『うまのこと』 / 少年アヤ
夏休み終わりに本屋や個人が参加できる古本マーケットに行った際、自由港書店さんが出されてた一冊。『ぼくをくるむ人生から、逃げないでみた1年の記録』以来の少年アヤさん。あちらは自伝エッセイやったけど今回は小説、文字が大きく振り仮名も打たれており青少年向け。
小説とはいえあらすじはもう、少年アヤさんご自身そのものを表してると言える物語。
自らのセクシャリティに悩む学生の「うまくん」が主人公で、
同じく男女という二元論に苦しむ登場人物たちを描き、ノンバイナリー(性自認・性表現に「男性」「女性」といった枠組みをあてはめない性の在り方)という概念を小説を通じて伝えてくる。
読み手の対象はシスジェンダーの人たちも含まれるし、子どもといった年齢の若い人も含まれる。だからこそひらがな多めで振り仮名も打たれてる。そのあたりで、広く広く伝えたいという著者の意志の強さを終始感じた。
正直、読みにくさはありました(それは前のエッセイでも同じく)。個人的にファンシー系の文章は苦手です。
ただ終盤、とある登場人物が、何故トランスジェンダーの子を救うことに意味があるのかを問うシーンの引き込みの力は物凄かった。
男性Aか、身体の性が女性でノンバイナリーな子Bをからかうことを、性自認が女性なら子たちCが守ること。
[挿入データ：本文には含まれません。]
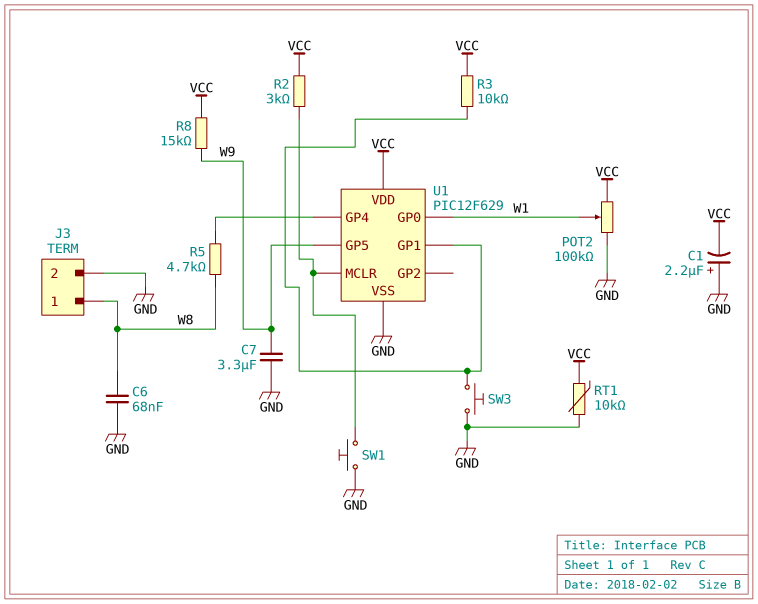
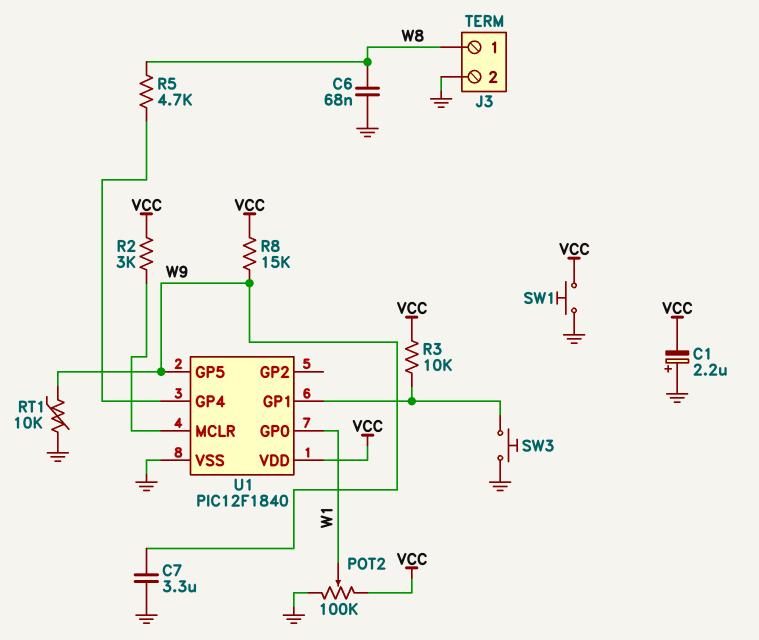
RT1: 10k (GND, VCC) -> 10k (GND, W9)
SW1: button (GND, U1/MCLR) -> button (GND, VCC)
U1: PIC12F629 -> PIC12F1840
それは「女性」をからかうことと同義であり、Bを見て見ぬ振りしてるCは結局C自身を傷つけてることになる。
だからCはBを守る。
それは結局、孤立するAをも守ることになる。
このロジックは「男性こそフェミニズムを学ぶべき」という『男らしさの終焉』のグレイソン・ペリーや『私は男でフェミニストです』のチェ・スンボムの主張そのもので、それを小説でしかも青少年に向けて発信してるのはすごい。